**Action item:** Set down exactly the lines below between the line holding "left shoulder: (185, 368)" and the line holding "right shoulder: (212, 376)", inclusive; no other line belongs in the answer.

Images with keypoint coordinates:
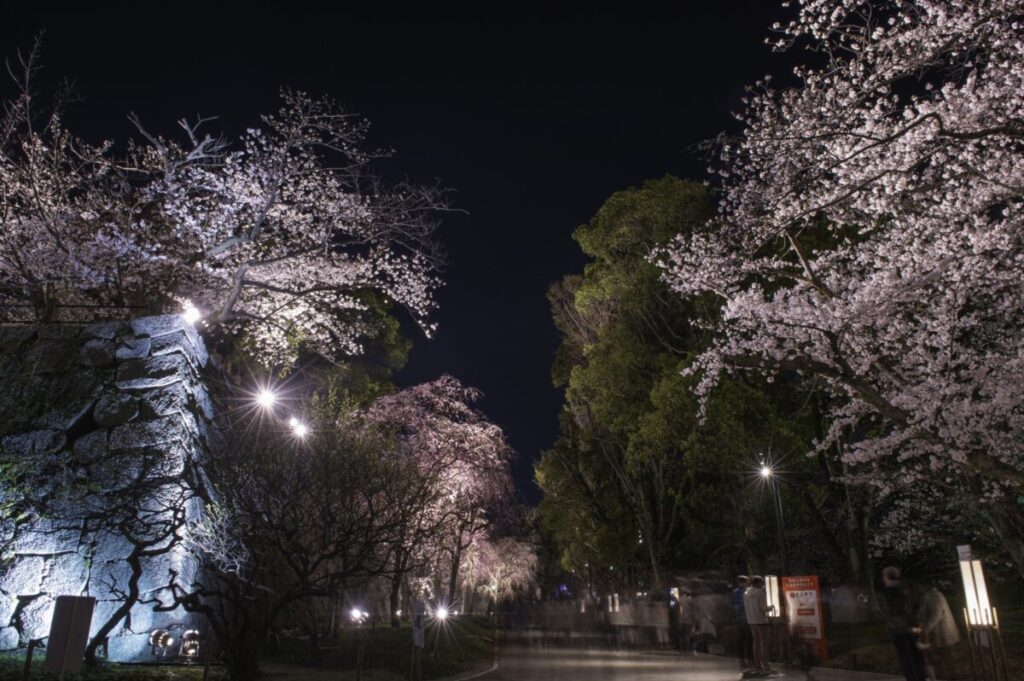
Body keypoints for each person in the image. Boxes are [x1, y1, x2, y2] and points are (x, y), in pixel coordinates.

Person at [881, 566, 926, 681]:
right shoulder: (908, 588)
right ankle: (921, 677)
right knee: (916, 653)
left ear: (887, 577)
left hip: (897, 629)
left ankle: (911, 678)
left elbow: (886, 611)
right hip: (912, 626)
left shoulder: (887, 592)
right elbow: (917, 605)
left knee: (904, 656)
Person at [916, 583, 960, 681]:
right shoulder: (931, 595)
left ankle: (948, 677)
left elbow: (936, 615)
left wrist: (925, 629)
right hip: (937, 634)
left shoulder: (935, 596)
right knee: (939, 659)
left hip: (942, 634)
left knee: (944, 659)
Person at [744, 576, 772, 676]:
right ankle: (766, 665)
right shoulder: (759, 593)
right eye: (762, 583)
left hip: (751, 620)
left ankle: (757, 665)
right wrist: (772, 607)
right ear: (759, 583)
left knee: (755, 643)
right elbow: (764, 609)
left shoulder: (746, 593)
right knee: (764, 643)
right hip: (761, 620)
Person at [732, 575, 754, 670]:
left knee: (740, 640)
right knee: (749, 640)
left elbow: (733, 606)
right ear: (746, 582)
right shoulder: (748, 591)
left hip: (738, 619)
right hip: (748, 618)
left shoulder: (734, 592)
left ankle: (741, 661)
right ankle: (751, 660)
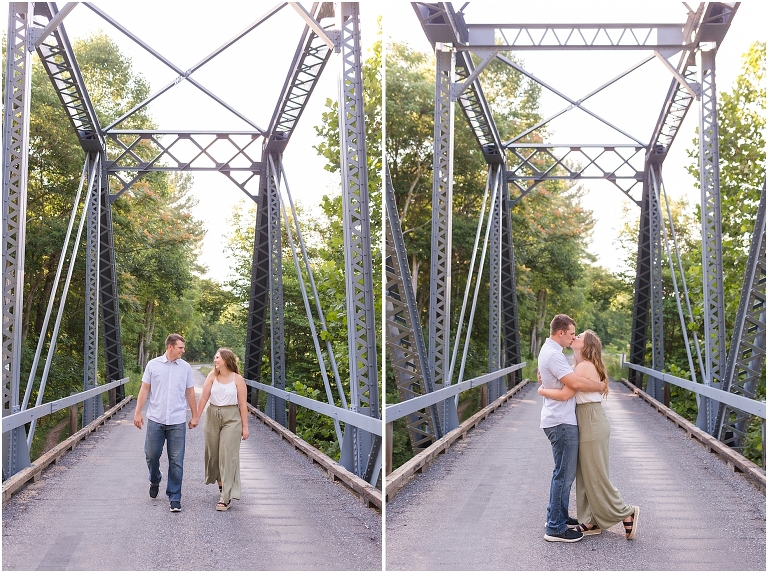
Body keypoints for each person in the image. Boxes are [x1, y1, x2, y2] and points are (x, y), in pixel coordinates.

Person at [538, 329, 640, 540]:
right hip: (584, 419)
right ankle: (591, 520)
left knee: (596, 474)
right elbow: (560, 379)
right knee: (584, 474)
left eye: (580, 336)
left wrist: (541, 389)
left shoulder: (584, 367)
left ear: (587, 345)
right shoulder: (576, 367)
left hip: (592, 419)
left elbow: (567, 390)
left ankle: (626, 511)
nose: (575, 337)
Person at [538, 314, 607, 543]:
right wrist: (599, 385)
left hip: (559, 419)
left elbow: (562, 380)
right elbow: (573, 387)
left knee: (562, 473)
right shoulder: (554, 356)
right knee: (563, 476)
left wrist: (543, 386)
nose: (572, 337)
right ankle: (555, 528)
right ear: (560, 333)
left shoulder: (551, 353)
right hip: (561, 421)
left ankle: (557, 517)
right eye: (570, 333)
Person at [134, 333, 199, 512]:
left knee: (176, 460)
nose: (183, 351)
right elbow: (144, 389)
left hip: (177, 420)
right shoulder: (153, 365)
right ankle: (155, 479)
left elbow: (190, 392)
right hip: (156, 418)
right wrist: (138, 412)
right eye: (180, 348)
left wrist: (195, 415)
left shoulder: (185, 368)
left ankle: (175, 496)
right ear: (170, 347)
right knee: (151, 455)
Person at [195, 348, 250, 511]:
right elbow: (204, 397)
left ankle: (226, 497)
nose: (215, 360)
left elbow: (242, 404)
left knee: (227, 454)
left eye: (217, 357)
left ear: (226, 360)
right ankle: (221, 482)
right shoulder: (212, 376)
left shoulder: (238, 379)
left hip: (232, 418)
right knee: (213, 454)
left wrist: (245, 427)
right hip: (212, 415)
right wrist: (196, 417)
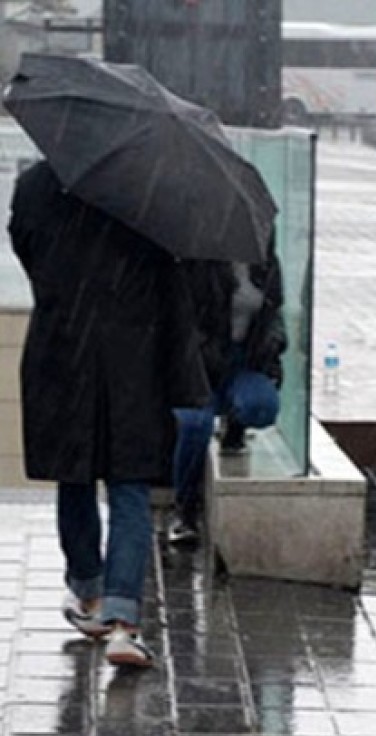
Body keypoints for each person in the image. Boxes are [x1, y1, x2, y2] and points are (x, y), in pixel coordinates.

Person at [7, 161, 208, 668]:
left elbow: (27, 251)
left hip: (62, 350)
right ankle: (124, 623)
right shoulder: (147, 188)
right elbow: (171, 282)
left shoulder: (36, 185)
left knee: (74, 476)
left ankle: (89, 592)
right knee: (129, 485)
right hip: (131, 359)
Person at [168, 247, 287, 544]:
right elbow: (180, 318)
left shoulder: (264, 264)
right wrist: (199, 352)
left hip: (242, 362)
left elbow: (274, 314)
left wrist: (273, 346)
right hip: (199, 365)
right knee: (195, 425)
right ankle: (184, 508)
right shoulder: (197, 261)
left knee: (262, 407)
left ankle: (235, 425)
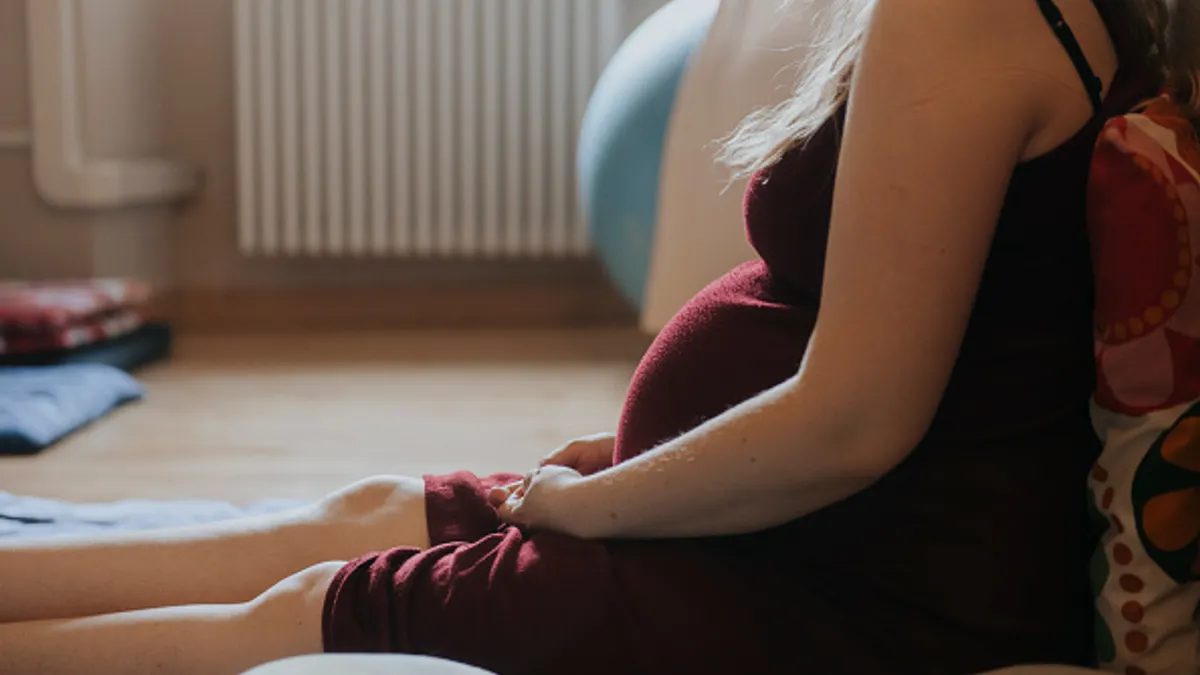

**Written response:**
left shoulder: (185, 368)
left ankle: (175, 496)
right ear: (170, 347)
right knee: (151, 455)
Person at [195, 348, 250, 511]:
right elbow: (204, 397)
left ankle: (226, 497)
nose: (215, 360)
left elbow: (242, 404)
left knee: (227, 454)
left eye: (217, 357)
left ear: (226, 360)
right ankle: (221, 482)
right shoulder: (212, 376)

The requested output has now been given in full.